WHAT TO PRODUCE: Using the material below, repeat exactly the lines from the one with "Die regelmäßige Einnahme kann verschiedene" through the one with "tienda de Google Play y descárguela.", ends included, without any images.

DATASET RECORDS:
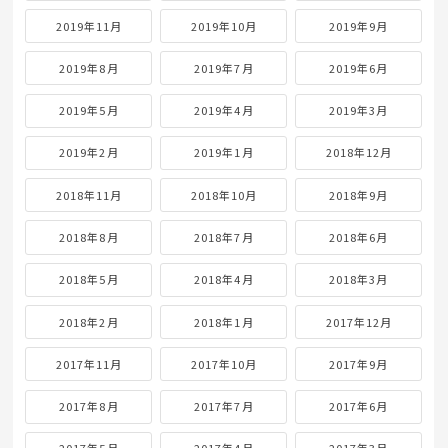
2019年11月
2019年10月
2019年9月
2019年8月
2019年7月
2019年6月
2019年5月
2019年4月
2019年3月
2019年2月
2019年1月
2018年12月
2018年11月
2018年10月
2018年9月
2018年8月
2018年7月
2018年6月
2018年5月
2018年4月
2018年3月
2018年2月
2018年1月
2017年12月
2017年11月
2017年10月
2017年9月
2017年8月
2017年7月
2017年6月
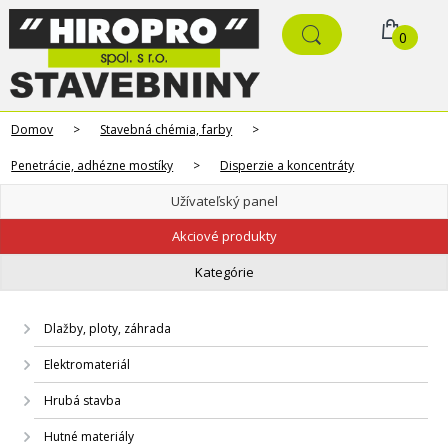
0
Domov
>
Stavebná chémia, farby
>
Penetrácie, adhézne mostíky
>
Disperzie a koncentráty
Užívateľský panel
Akciové produkty
Kategórie
Dlažby, ploty, záhrada
Elektromateriál
Hrubá stavba
Hutné materiály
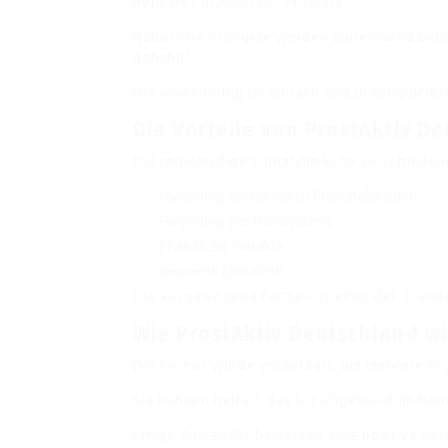
normale Funktion der Prostata.
Natürliche Produkte werden zunehmend belieb
genannt.
Die Anwendung ist einfach und unkompliziert
Die Vorteile von ProstAktiv D
Die regelmäßige Einnahme kann verschiedene
Förderung der normalen Prostatafunktion
Förderung des Harnsystems
Pflanzliche Extrakte
Bequeme Einnahme
Die ausgewogene Formel ist einer der Gründe 
Wie ProstAktiv Deutschland wi
Die Formel wurde entwickelt, um mehrere Pr
Sie können helfen, das Gleichgewicht im Har
Einige Anwender bemerken eine positive Verä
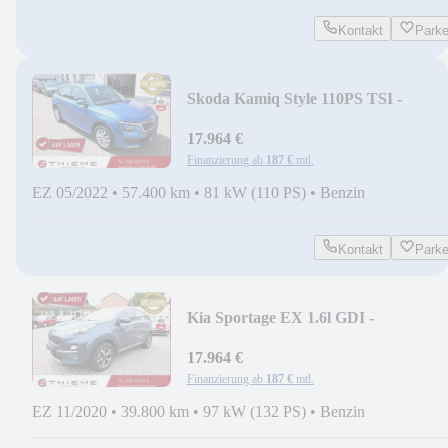
Kontakt
Park
Skoda Kamiq Style 110PS TSI -
RFK/SHZ/ACC/KESSY/GJR...
17.964 €
Finanzierung ab
187 €
mtl.
EZ 05/2022
•
57.400 km
•
81 kW (110 PS)
•
Benzin
Kontakt
Park
Kia Sportage EX 1.6l GDI -
NAVI/SHZ/XENON/RFK/PDC...
17.964 €
Finanzierung ab
187 €
mtl.
EZ 11/2020
•
39.800 km
•
97 kW (132 PS)
•
Benzin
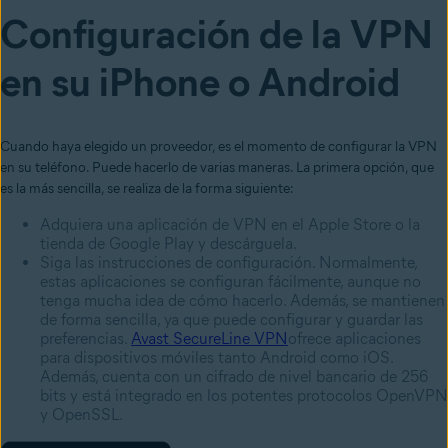
Configuración de la VPN
en su iPhone o Android
Cuando haya elegido un proveedor, es el momento de configurar la VPN
en su teléfono. Puede hacerlo de varias maneras. La primera opción, que
es la más sencilla, se realiza de la forma siguiente:
Adquiera una aplicación de VPN en el Apple Store o la
tienda de Google Play y descárguela.
Siga las instrucciones de configuración. Normalmente,
estas aplicaciones se configuran fácilmente, aunque no
tenga mucha idea de cómo hacerlo. Además, se mantienen
de forma sencilla, ya que puede configurar y guardar las
preferencias.
Avast SecureLine VPN
ofrece aplicaciones
para dispositivos móviles tanto Android como iOS.
Además, cuenta con un cifrado de nivel bancario de 256
bits y está integrado en los potentes protocolos OpenVPN
y OpenSSL.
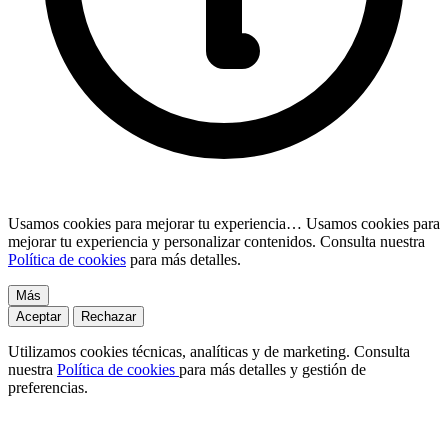
Usamos cookies para mejorar tu experiencia…
Usamos cookies para
mejorar tu experiencia y personalizar contenidos. Consulta nuestra
Política de cookies
para más detalles.
Más
Aceptar
Rechazar
Utilizamos cookies técnicas, analíticas y de marketing. Consulta
nuestra
Política de cookies
para más detalles y gestión de
preferencias.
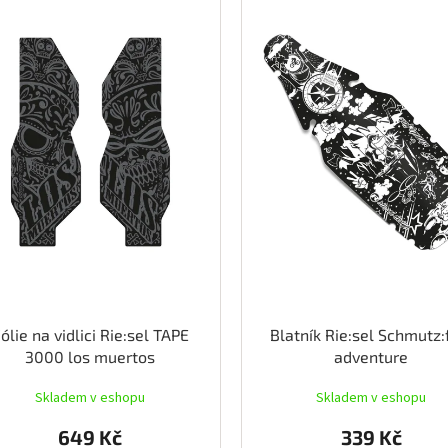
ólie na vidlici Rie:sel TAPE
Blatník Rie:sel Schmutz:
3000 los muertos
adventure
Skladem v eshopu
Skladem v eshopu
649 Kč
339 Kč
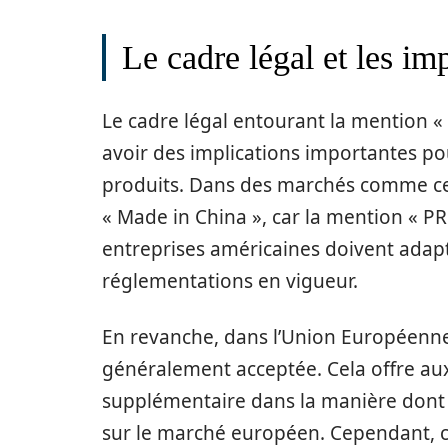
Le cadre légal et les i
Le cadre légal entourant la mention « 
avoir des implications importantes pou
produits. Dans des marchés comme celui 
« Made in China », car la mention « PRC
entreprises américaines doivent adap
réglementations en vigueur.
En revanche, dans l’Union Européenne, 
généralement acceptée. Cela offre aux
supplémentaire dans la manière dont i
sur le marché européen. Cependant, c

ANSWER BELOW:
Die regelmäßige Einnahme kann verschiedene
Förderung der normalen Prostatafunktion
Förderung des Harnsystems
Pflanzliche Extrakte
Bequeme Einnahme
Die ausgewogene Formel ist einer der Gründe 
Wie ProstAktiv Deutschland wi
Die Formel wurde entwickelt, um mehrere Pr
Sie können helfen, das Gleichgewicht im Har
Einige Anwender bemerken eine positive Verä
Kontakt
Park
Skoda Kamiq Style 110PS TSI -
RFK/SHZ/ACC/KESSY/GJR...
17.964 €
Finanzierung ab
187 €
mtl.
EZ 05/2022
•
57.400 km
•
81 kW (110 PS)
•
Benzin
Kontakt
Park
Kia Sportage EX 1.6l GDI -
NAVI/SHZ/XENON/RFK/PDC...
17.964 €
Finanzierung ab
187 €
mtl.
EZ 11/2020
•
39.800 km
•
97 kW (132 PS)
•
Benzin
Configuración de la VPN
en su iPhone o Android
Cuando haya elegido un proveedor, es el momento de configurar la VPN
en su teléfono. Puede hacerlo de varias maneras. La primera opción, que
es la más sencilla, se realiza de la forma siguiente:
Adquiera una aplicación de VPN en el Apple Store o la
tienda de Google Play y descárguela.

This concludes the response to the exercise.